Pour mieux saisir les tenants et aboutissants de ces déficits et leur impact, il est recommandé la lecture de cet article portant sur les efforts à venir en termes d’économies publiques.
Quelles ont été les principales promesses de la stratégie Macron en matière d’économie ?
Macron promettait de transformer l’économie française par des réformes structurelles pour restaurer la compétitivité, diminuer le chômage et favoriser la croissance durable via une politique de l’offre orientée vers l’innovation.
Pourquoi le bilan de Macron est-il perçu comme décevant ?
Malgré quelques succès initiaux, le président n’a pas pu mener à bien des réformes clés, a vu la dette publique exploser, et une reprise fragile de l’emploi s’est accompagnée de difficultés structurelles non résolues.
Comment la situation de l’emploi en France a-t-elle évolué depuis 2017 ?

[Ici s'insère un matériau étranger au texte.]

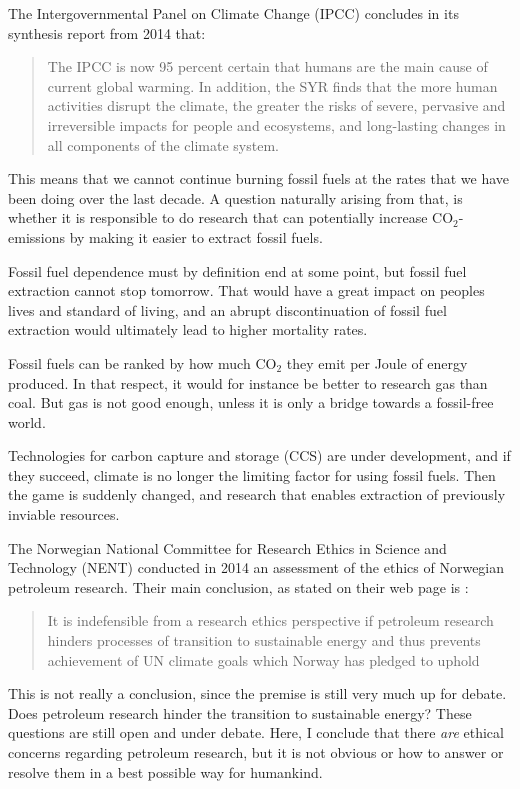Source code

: The Intergovernmental Panel on Climate Change (IPCC) concludes in its synthesis report from 2014 \cite{IPCC2014} that:

\begin{quotation}
The IPCC is now 95 percent certain that humans are the main cause of current global warming. In addition, the SYR finds that the more human activities disrupt the climate, the greater the risks of severe, pervasive and irreversible impacts for people and ecosystems, and long-lasting changes in all components of the climate system. 
\end{quotation}
This means that we cannot continue burning fossil fuels at the rates that we have been doing over the last decade. A question naturally arising from that, is whether it is responsible to do research that can potentially increase CO$_2$-emissions by making it easier to extract fossil fuels.

Fossil fuel dependence must by definition end at some point, but fossil fuel extraction cannot stop tomorrow. That would have a great impact on peoples lives and standard of living, and an abrupt discontinuation of fossil fuel extraction would ultimately lead to higher mortality rates.

Fossil fuels can be ranked by how much CO$_2$ they emit per Joule of energy produced. In that respect, it would for instance be better to research gas than coal. But gas is not good enough, unless it is only a bridge towards a fossil-free world.

Technologies for carbon capture and storage (CCS) are under development, and if they succeed, climate is no longer the limiting factor for using fossil fuels. Then the game is suddenly changed, and research that enables extraction of previously inviable resources.

The Norwegian National Committee for Research Ethics in Science and Technology (NENT) conducted in 2014 an assessment of the ethics of Norwegian petroleum research. Their main conclusion, as stated on their web page is \cite{NENT2014}:

\begin{quotation}
It is indefensible from a research ethics perspective if petroleum research hinders processes of transition to sustainable energy and thus prevents achievement of UN climate goals which Norway has pledged to uphold
\end{quotation}
This is not really a conclusion, since the premise is still very much up for debate. Does petroleum research hinder the transition to sustainable energy? These questions are still open and under debate. 
Here, I conclude that there \emph{are} ethical concerns regarding petroleum research, but it is not obvious or how to answer or resolve them in a best possible way for humankind.

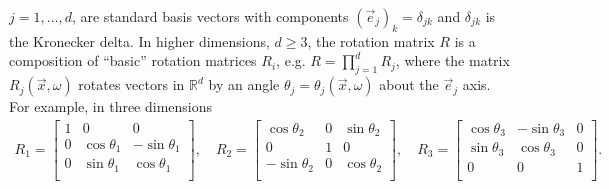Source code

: \documentclass[11pt]{amsart}
\begin{document}
$j=1,\ldots,d$, are standard basis vectors with components
$(\vec{e}_j)_k=\delta_{jk}$ and $\delta_{jk}$ is the Kronecker delta. In higher
dimensions, $d\geq3$, the rotation matrix $R$ is a composition of
``basic'' rotation matrices 
$R_i$, e.g. $R=\prod_{j=1}^dR_j$, where the matrix $R_j(\vec{x},\omega)$
rotates vectors in $\mathbb{R}^d$ by an angle
$\theta_j=\theta_j(\vec{x},\omega)$ about the $\vec{e}_j$ axis. For example, in three
dimensions 
%
\begin{align}\label{eq:polycrystal_parameters_3D}
  R_1=
  \left[
  \begin{array}{ccc}
    1     &0     &    0\\
    0     &\cos\theta_1 & -\sin\theta_1\\
    0     &\sin\theta_1 & \cos\theta_1\\
    \end{array}
    \right],
    \quad
   R_2=
  \left[
  \begin{array}{ccc}
    \cos\theta_2  & 0     &\sin\theta_2 \\
    0      & 1     & 0\\
    -\sin\theta_2 & 0     &\cos\theta_2\\
    \end{array}
    \right],
    \quad
    R_3=
  \left[
  \begin{array}{ccc}
    \cos\theta_3 & -\sin\theta_3 & 0\\
    \sin\theta_3 & \cos\theta_3  & 0\\
    0     & 0      & 1\\
    \end{array}
    \right].
\end{align}
%
\end{document}
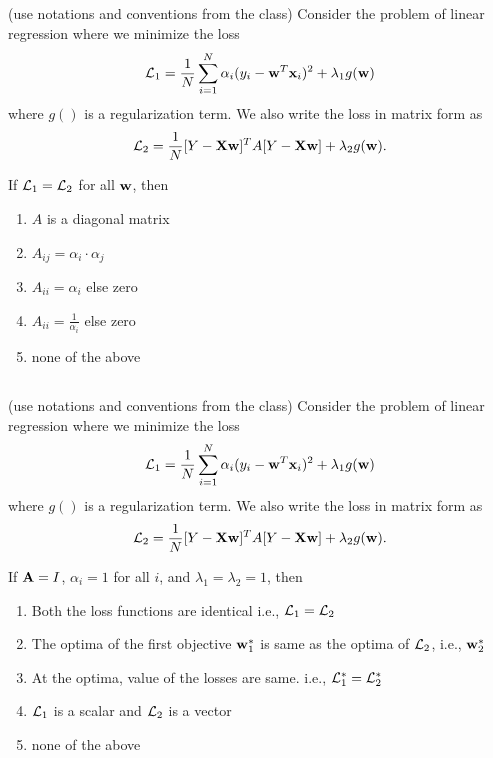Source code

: \begin{frame}
\section{}
  (use notations  and conventions from the class) Consider the problem of linear regression where we minimize the loss
  \[{\cal L}_1 = \frac{1}{N}\sum_{i=1}^N \alpha_i (y_i - {\bf w}^T{\bf x}_i)^2 + \lambda_1 g({\bf w})\] where $g()$ is a regularization term. We also write the loss in matrix form as
  \[ {\cal L}_2 = \frac{1}{N} [Y-{\bf X}{\bf w}]^TA[Y-{\bf X}{\bf w}] + \lambda_2 g({\bf w}). \]


  If ${\cal L}_1 = {\cal L}_2$ for all $\bf{w}$, then
    \begin{enumerate}[label=(\Alph*)]
      \item $A$ is a diagonal matrix %
      \item $A_{ij} = \alpha_i \cdot \alpha_j $
      \item $A_{ii} = \alpha_i$ else zero %
      \item $A_{ii} = \frac{1}{\alpha_i}$ else zero
      \item none of the above   %
    \end{enumerate}
\end{frame}

\begin{frame}
\section{}
  (use notations  and conventions from the class) Consider the problem of linear regression where we minimize the loss
  \[{\cal L}_1 = \frac{1}{N}\sum_{i=1}^N \alpha_i (y_i - {\bf w}^T{\bf x}_i)^2 + \lambda_1 g({\bf w})\] where $g()$ is a regularization term. We also write the loss in matrix form as
  \[ {\cal L}_2 = \frac{1}{N} [Y-{\bf X}{\bf w}]^TA[Y-{\bf X}{\bf w}] + \lambda_2 g({\bf w}). \]


  If ${\bf A} = I$, $\alpha_i = 1$ for all $i$, and $\lambda_1 = \lambda_2 = 1$, then
   \begin{enumerate}[label=(\Alph*)]
     \item Both the loss functions are identical i.e., ${\cal L}_1 = {\cal L}_2$ %
    \item The optima of the first objective ${\bf w}_1^*$ is same as the optima of ${\cal L}_2$, i.e., ${\bf w}_2^*$ %
    \item At the optima,  value of the losses are same. i.e., ${\cal L}_1^* = {\cal L}_2^*$ %
    \item ${\cal L}_1$ is a scalar and ${\cal L}_2$ is a vector
    \item none of the above   %
     \end{enumerate}
\end{frame}

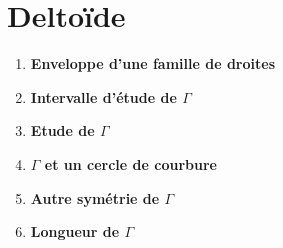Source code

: \section{Deltoïde}
\begin{enumerate}
      \item \textbf{Enveloppe d'une famille de droites}
            

      \item \textbf{Intervalle d'étude de $\Gamma$}\\
            


      \item \textbf{Etude de $\Gamma$}
            


      \item \textbf{$\Gamma$ et un cercle de courbure}
            


      \item \textbf{Autre symétrie de $\Gamma$}
            


      \item \textbf{Longueur de $\Gamma$}
            
\end{enumerate}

Le chômage a baissé de manière significative avant de repartir à la hausse récemment, avec la création d’emplois surtout subventionnés et une pression fiscale sur le travail qui limite les rémunérations.
Quelles sont les causes principales de la dérive des finances publiques ?
Les choix budgétaires sans économies compensatoires, les aides massives lors des crises sanitaires et économiques, ainsi que le manque de réforme structurelle ont conduit à une explosion du déficit et de la dette.
Quelle place tient la compétitivité dans la stratégie économique ?
La compétitivité devait être le levier principal pour relancer les exportations et l’industrie, mais elle reste freinée par une fiscalité élevée, une gouvernance complexe et une instabilité politique néfaste pour les investissements.